Monday, November 17, 2014

Number9Dream

So let's talk David Mitchell.  Despite some stiff competition, he is probably my favorite author.  He has six books out (including one just released!), and now I have read three of them.  


The other two under my belt are Ghostwritten and Cloud Atlas.  These books read like two facets of one very large story.  And then I read a recent interview with Mitchell where he admitted his works not only share supporting characters - they are probably all telling the same story.

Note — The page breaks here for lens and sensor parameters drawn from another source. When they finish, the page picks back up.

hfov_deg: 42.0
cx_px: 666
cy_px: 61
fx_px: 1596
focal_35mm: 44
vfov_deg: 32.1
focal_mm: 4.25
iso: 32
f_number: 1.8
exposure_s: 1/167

Anyway, Mitchell is known for wacky narrative structures and extreme feats of imagination, and  that absolutely describes Number9Dream, even though the end effect is very different from his usual.  If he has a usual.  

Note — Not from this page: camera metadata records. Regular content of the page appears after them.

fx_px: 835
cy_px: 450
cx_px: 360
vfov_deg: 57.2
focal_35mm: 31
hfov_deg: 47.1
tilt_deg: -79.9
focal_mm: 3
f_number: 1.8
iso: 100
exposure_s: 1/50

Instead of trotting through space and time in disjointed but connected narratives,  Number9Dream  stays in one person's viewpoint (well, not really, but kind of).  We follow Eiji, a young Japanese man searching Tokyo for a father he's never met and dealing with the death of his twin sister and abandonment by his mother.  Eiji takes a lot of detours and has some definitely imaginary adventures on his journey.  Coincidences and obvious plot devices abound.  He falls in love.  He comes to terms with the trauma in his life.

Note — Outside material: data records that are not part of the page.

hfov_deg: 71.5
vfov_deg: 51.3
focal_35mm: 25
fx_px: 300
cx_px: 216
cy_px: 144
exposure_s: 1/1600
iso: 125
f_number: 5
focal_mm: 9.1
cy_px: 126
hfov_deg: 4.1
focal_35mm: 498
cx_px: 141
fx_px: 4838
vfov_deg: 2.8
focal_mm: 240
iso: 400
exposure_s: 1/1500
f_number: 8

But one of the questions in the end is, "just how much of the plot actually a happened, versus being imagined by Eiji?"  I believe that it is all in his head.  Really.  Eiji, the name, is explained twice in the text as meaning "incant" and "world."  I think he's making it up, the entire thing.  

A lot of the criticisms people have about the book, I think, don't apply if this is true.  People are seeing a hack plot with too much crazy stuff and a not-quite-right view of Japanese culture.  I say that it's Eiji's voice that is responsible for the plot "problems" and the outsider-looking-in view of Tokyo.  I think Eiji's been in Kagoshima thinking his way out of his problems the entire book, using his manga and video games to fuel his fantasies.

Then there's the 5th part of this book, A Study of Tales.  Who else would juxtapose Eiji's quest with stories about a talking goat, a sentient hen, and a primordial man to frame up questions about authorship, agency, and the meaning of life and death.  You just can't get this stuff anywhere else.

Number9Dream left me feeling many things, but most of all, at a loss.  However, there is at least one point in any David Mitchell book (and often many, many points) where you get a particular feeling, one of being extremely far-sighted.  You start to see the entirety of life and how it works much more clearly than you normally do, and the day-to-day begins to seem very myopic but also the only chance we have to make any kind of difference.

And that is why I love his books.


Final call:
This actually isn't my very favorite work of his, but he's still head and shoulders above the crowd.